Suppose in a way, I wanted a really small table saw for my garage so as to when not in use store under the work table and it will be minimumly sufficient for my needs for cutting stuff the bench mounted DeWalt chop saw won't. On the other hand, for a 16" cut - though I don't as much like sliding miter boxes, I could have just bought one of them to do what this one does. Just don't like the concept of a power miter box or any saw including a radial arm saw that should one not pay attention or run into a problem walk up on you in a direction one is not sufficiently used to. You are either ready for a chopping action or a blade walking to you, not both thus my avoidance of a saw that does both even with years of training.

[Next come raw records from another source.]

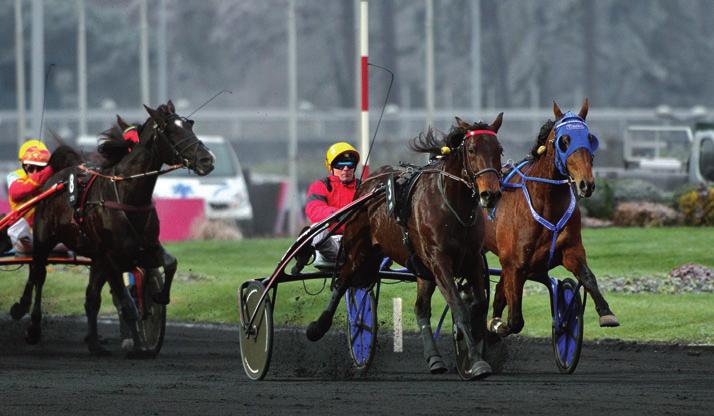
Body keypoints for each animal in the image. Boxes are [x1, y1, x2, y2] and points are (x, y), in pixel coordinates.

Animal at [11, 101, 213, 354]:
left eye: (189, 125)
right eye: (170, 130)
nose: (207, 160)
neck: (128, 196)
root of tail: (56, 178)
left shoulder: (144, 248)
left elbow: (169, 263)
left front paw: (159, 297)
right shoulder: (112, 258)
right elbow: (126, 304)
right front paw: (138, 345)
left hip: (95, 257)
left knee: (90, 298)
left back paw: (95, 344)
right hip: (44, 239)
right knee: (38, 274)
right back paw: (31, 324)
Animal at [304, 114, 500, 380]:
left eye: (499, 150)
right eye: (471, 150)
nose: (491, 194)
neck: (452, 207)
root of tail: (368, 185)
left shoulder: (472, 259)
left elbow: (477, 304)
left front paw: (471, 351)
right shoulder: (439, 261)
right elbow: (458, 306)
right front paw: (477, 363)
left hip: (420, 269)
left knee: (420, 309)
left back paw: (435, 359)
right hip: (358, 249)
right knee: (343, 280)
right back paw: (318, 327)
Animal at [484, 100, 616, 334]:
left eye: (590, 138)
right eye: (564, 141)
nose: (586, 184)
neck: (547, 204)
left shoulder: (571, 250)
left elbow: (588, 277)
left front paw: (606, 312)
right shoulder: (515, 264)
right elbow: (515, 320)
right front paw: (499, 325)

Hmm, remember good times with a properly set and wire rope clamped so it stays there radial arm saw that even has a dado blade set on it, this much less a proper for the radial arm saw, if not even a blad specifically designed for such a tool. Eawy stop block, easy furnature type stuff built, much less production line cutting on a large scale. Good old time Delta type or even Craftsman type saws for such tools either industrial or clamped so they are locked to 90 degrees.

Still, I have good blades which do help left over from my Delta Contractor II. The blade was not the issue. $75.00 saw blades even in them being really good blades for use with it. More in reading the manual that my dado blades were not specified for use with the tool - though I am fairly sure it is more a blade guard thing than actual tool problem. 

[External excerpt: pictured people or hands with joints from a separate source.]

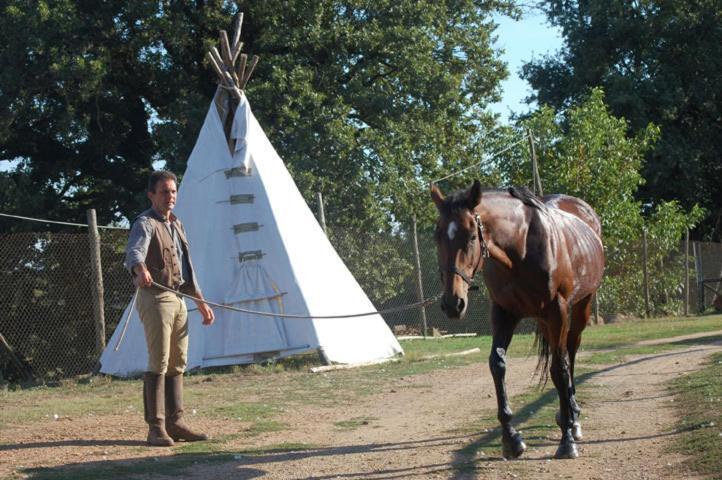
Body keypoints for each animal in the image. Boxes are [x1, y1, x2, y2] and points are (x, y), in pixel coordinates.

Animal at [430, 181, 604, 462]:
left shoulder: (558, 311)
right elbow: (497, 364)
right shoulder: (504, 313)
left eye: (471, 236)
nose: (453, 303)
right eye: (437, 237)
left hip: (580, 309)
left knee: (570, 353)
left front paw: (566, 439)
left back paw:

Still for a home owner grade tool I see this as, why the $300.00+ price for it over that of a tool shop or what ever brand $100.00 price? Just don't get it for what I got. 

For what theaters should be using or those that have more than a one car garage, I would say Delta, Jet, even Powermatic, if not Freud and other brands no doubt are better. Loved my Delta Contractor II, (a little under-powered for production use but really good saw overall.) Had it on a portable base that could wheel it out of the way - though always a bad idea. It as with even industrial fences was sufficient though much improved by an after market fence and table assembly. Most table saws with their side supports worth their weight in gold also will mount a router so it is also a router table.

I'm thinking that a belt driven saw with stand that comes with it for a scene shop is minimum. After that an industrial base mount and not portable optimum. After that you get into after market safety guards, fences and even saw stop mechanisms. This plus always a good saw blade and the proper saw blade for what is being cut.


----------